» INSTRUCTIONS FOR THE TASK
Return, from the material below, each line in which the word "tejida" is present.

» INFORMATION SUPPLIED
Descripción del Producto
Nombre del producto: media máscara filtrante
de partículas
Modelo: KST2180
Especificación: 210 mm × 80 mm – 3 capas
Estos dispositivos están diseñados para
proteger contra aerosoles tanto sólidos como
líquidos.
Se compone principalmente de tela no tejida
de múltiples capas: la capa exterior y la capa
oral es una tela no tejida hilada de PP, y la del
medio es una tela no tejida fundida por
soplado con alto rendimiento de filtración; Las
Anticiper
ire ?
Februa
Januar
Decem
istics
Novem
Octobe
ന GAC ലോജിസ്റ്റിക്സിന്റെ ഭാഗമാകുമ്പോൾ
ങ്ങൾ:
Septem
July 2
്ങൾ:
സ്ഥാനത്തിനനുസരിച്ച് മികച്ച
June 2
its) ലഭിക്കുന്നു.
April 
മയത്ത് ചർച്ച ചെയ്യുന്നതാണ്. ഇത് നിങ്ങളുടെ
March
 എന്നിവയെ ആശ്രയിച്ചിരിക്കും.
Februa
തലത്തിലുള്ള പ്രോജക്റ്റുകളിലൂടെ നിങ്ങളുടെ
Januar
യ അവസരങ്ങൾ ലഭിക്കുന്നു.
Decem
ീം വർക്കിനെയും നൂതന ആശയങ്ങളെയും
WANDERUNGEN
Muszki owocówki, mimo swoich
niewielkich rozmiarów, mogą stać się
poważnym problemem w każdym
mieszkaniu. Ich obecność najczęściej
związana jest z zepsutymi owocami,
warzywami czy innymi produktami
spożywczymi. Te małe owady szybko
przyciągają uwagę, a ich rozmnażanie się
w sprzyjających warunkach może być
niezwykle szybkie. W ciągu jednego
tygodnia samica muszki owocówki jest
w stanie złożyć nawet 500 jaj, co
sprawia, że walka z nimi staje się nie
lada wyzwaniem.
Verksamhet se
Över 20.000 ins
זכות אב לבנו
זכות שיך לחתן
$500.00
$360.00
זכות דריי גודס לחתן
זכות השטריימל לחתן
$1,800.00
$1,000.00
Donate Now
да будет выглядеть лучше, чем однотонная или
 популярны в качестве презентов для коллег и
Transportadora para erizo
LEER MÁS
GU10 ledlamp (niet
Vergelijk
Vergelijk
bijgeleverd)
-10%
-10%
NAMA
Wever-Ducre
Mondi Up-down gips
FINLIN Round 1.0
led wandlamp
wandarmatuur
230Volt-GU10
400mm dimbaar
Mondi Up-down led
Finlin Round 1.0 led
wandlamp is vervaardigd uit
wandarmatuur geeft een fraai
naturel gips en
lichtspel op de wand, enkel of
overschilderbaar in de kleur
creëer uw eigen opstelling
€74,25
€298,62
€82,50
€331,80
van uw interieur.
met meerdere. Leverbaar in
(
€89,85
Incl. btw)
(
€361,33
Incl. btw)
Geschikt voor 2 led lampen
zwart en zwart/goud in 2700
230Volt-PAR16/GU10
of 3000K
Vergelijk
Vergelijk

» RESPONSE AREA
Se compone principalmente de tela no tejida
oral es una tela no tejida hilada de PP, y la del
medio es una tela no tejida fundida por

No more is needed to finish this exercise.